Assigned task: Print every line of text from the records below, character for character and in the order given.

Material for the task:
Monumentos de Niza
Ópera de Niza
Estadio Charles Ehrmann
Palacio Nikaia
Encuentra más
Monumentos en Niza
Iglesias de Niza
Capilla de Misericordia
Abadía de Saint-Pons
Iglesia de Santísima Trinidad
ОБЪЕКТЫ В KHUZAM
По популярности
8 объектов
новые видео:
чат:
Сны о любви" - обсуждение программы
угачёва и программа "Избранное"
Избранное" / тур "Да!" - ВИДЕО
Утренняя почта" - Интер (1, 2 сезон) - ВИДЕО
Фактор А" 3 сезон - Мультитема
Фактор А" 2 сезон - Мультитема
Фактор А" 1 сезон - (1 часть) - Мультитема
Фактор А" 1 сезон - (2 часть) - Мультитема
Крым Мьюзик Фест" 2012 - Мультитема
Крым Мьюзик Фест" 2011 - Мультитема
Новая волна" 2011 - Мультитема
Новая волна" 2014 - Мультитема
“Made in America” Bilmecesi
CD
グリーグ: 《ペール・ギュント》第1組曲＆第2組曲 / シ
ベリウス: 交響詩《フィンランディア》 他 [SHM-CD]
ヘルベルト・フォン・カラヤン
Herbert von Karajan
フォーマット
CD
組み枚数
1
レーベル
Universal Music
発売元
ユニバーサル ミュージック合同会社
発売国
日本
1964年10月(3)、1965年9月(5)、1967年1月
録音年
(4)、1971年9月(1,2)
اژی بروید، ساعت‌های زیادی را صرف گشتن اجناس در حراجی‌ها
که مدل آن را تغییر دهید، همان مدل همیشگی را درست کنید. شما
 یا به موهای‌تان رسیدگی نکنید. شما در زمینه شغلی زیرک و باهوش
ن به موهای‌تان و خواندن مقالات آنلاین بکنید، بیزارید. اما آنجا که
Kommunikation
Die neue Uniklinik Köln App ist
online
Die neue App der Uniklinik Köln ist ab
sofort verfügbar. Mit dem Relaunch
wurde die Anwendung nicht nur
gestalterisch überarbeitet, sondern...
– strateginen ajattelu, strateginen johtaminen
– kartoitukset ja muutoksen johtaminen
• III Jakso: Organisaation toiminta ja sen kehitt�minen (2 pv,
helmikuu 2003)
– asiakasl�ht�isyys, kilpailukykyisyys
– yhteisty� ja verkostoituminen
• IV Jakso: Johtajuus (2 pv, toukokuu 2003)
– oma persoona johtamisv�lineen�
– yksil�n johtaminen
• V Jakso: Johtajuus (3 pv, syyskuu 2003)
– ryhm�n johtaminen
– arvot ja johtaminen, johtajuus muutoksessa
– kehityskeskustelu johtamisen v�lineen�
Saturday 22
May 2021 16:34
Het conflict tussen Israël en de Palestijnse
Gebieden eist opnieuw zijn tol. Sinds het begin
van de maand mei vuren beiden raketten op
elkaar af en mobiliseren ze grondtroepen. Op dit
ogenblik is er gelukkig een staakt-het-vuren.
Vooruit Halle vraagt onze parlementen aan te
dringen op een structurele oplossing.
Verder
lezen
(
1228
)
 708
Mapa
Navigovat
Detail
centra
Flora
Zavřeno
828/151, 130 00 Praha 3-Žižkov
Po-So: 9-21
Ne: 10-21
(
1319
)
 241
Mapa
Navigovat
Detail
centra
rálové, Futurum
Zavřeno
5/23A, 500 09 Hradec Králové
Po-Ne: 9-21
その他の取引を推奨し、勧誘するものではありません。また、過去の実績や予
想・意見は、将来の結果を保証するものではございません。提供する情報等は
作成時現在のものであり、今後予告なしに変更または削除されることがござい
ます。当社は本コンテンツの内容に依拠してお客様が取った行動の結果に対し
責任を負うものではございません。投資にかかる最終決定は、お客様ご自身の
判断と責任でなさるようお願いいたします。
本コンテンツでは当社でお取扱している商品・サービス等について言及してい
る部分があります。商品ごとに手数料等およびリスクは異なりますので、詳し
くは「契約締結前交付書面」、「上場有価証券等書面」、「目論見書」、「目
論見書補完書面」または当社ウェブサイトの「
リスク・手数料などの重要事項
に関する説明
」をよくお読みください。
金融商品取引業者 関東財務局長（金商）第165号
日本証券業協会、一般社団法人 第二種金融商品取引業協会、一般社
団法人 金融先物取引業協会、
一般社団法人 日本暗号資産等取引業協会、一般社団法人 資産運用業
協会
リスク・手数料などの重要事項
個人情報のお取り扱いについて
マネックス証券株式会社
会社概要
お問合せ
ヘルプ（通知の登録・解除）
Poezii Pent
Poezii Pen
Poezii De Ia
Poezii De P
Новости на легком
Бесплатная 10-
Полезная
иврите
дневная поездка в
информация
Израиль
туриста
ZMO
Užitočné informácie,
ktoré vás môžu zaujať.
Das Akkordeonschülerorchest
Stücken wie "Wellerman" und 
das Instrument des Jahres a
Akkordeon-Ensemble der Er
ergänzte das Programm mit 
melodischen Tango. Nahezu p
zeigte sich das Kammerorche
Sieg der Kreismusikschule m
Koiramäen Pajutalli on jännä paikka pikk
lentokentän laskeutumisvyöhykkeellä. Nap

Response to the exercise:
Monumentos de Niza
Ópera de Niza
Estadio Charles Ehrmann
Palacio Nikaia
Encuentra más
Monumentos en Niza
Iglesias de Niza
Capilla de Misericordia
Abadía de Saint-Pons
Iglesia de Santísima Trinidad
ОБЪЕКТЫ В KHUZAM
По популярности
8 объектов
новые видео:
чат:
Сны о любви" - обсуждение программы
угачёва и программа "Избранное"
Избранное" / тур "Да!" - ВИДЕО
Утренняя почта" - Интер (1, 2 сезон) - ВИДЕО
Фактор А" 3 сезон - Мультитема
Фактор А" 2 сезон - Мультитема
Фактор А" 1 сезон - (1 часть) - Мультитема
Фактор А" 1 сезон - (2 часть) - Мультитема
Крым Мьюзик Фест" 2012 - Мультитема
Крым Мьюзик Фест" 2011 - Мультитема
Новая волна" 2011 - Мультитема
Новая волна" 2014 - Мультитема
“Made in America” Bilmecesi
CD
グリーグ: 《ペール・ギュント》第1組曲＆第2組曲 / シ
ベリウス: 交響詩《フィンランディア》 他 [SHM-CD]
ヘルベルト・フォン・カラヤン
Herbert von Karajan
フォーマット
CD
組み枚数
1
レーベル
Universal Music
発売元
ユニバーサル ミュージック合同会社
発売国
日本
1964年10月(3)、1965年9月(5)、1967年1月
録音年
(4)、1971年9月(1,2)
اژی بروید، ساعت‌های زیادی را صرف گشتن اجناس در حراجی‌ها
که مدل آن را تغییر دهید، همان مدل همیشگی را درست کنید. شما
 یا به موهای‌تان رسیدگی نکنید. شما در زمینه شغلی زیرک و باهوش
ن به موهای‌تان و خواندن مقالات آنلاین بکنید، بیزارید. اما آنجا که
Kommunikation
Die neue Uniklinik Köln App ist
online
Die neue App der Uniklinik Köln ist ab
sofort verfügbar. Mit dem Relaunch
wurde die Anwendung nicht nur
gestalterisch überarbeitet, sondern...
– strateginen ajattelu, strateginen johtaminen
– kartoitukset ja muutoksen johtaminen
• III Jakso: Organisaation toiminta ja sen kehitt�minen (2 pv,
helmikuu 2003)
– asiakasl�ht�isyys, kilpailukykyisyys
– yhteisty� ja verkostoituminen
• IV Jakso: Johtajuus (2 pv, toukokuu 2003)
– oma persoona johtamisv�lineen�
– yksil�n johtaminen
• V Jakso: Johtajuus (3 pv, syyskuu 2003)
– ryhm�n johtaminen
– arvot ja johtaminen, johtajuus muutoksessa
– kehityskeskustelu johtamisen v�lineen�
Saturday 22
May 2021 16:34
Het conflict tussen Israël en de Palestijnse
Gebieden eist opnieuw zijn tol. Sinds het begin
van de maand mei vuren beiden raketten op
elkaar af en mobiliseren ze grondtroepen. Op dit
ogenblik is er gelukkig een staakt-het-vuren.
Vooruit Halle vraagt onze parlementen aan te
dringen op een structurele oplossing.
Verder
lezen
(
1228
)
 708
Mapa
Navigovat
Detail
centra
Flora
Zavřeno
828/151, 130 00 Praha 3-Žižkov
Po-So: 9-21
Ne: 10-21
(
1319
)
 241
Mapa
Navigovat
Detail
centra
rálové, Futurum
Zavřeno
5/23A, 500 09 Hradec Králové
Po-Ne: 9-21
その他の取引を推奨し、勧誘するものではありません。また、過去の実績や予
想・意見は、将来の結果を保証するものではございません。提供する情報等は
作成時現在のものであり、今後予告なしに変更または削除されることがござい
ます。当社は本コンテンツの内容に依拠してお客様が取った行動の結果に対し
責任を負うものではございません。投資にかかる最終決定は、お客様ご自身の
判断と責任でなさるようお願いいたします。
本コンテンツでは当社でお取扱している商品・サービス等について言及してい
る部分があります。商品ごとに手数料等およびリスクは異なりますので、詳し
くは「契約締結前交付書面」、「上場有価証券等書面」、「目論見書」、「目
論見書補完書面」または当社ウェブサイトの「
リスク・手数料などの重要事項
に関する説明
」をよくお読みください。
金融商品取引業者 関東財務局長（金商）第165号
日本証券業協会、一般社団法人 第二種金融商品取引業協会、一般社
団法人 金融先物取引業協会、
一般社団法人 日本暗号資産等取引業協会、一般社団法人 資産運用業
協会
リスク・手数料などの重要事項
個人情報のお取り扱いについて
マネックス証券株式会社
会社概要
お問合せ
ヘルプ（通知の登録・解除）
Poezii Pent
Poezii Pen
Poezii De Ia
Poezii De P
Новости на легком
Бесплатная 10-
Полезная
иврите
дневная поездка в
информация
Израиль
туриста
ZMO
Užitočné informácie,
ktoré vás môžu zaujať.
Das Akkordeonschülerorchest
Stücken wie "Wellerman" und 
das Instrument des Jahres a
Akkordeon-Ensemble der Er
ergänzte das Programm mit 
melodischen Tango. Nahezu p
zeigte sich das Kammerorche
Sieg der Kreismusikschule m
Koiramäen Pajutalli on jännä paikka pikk
lentokentän laskeutumisvyöhykkeellä. Nap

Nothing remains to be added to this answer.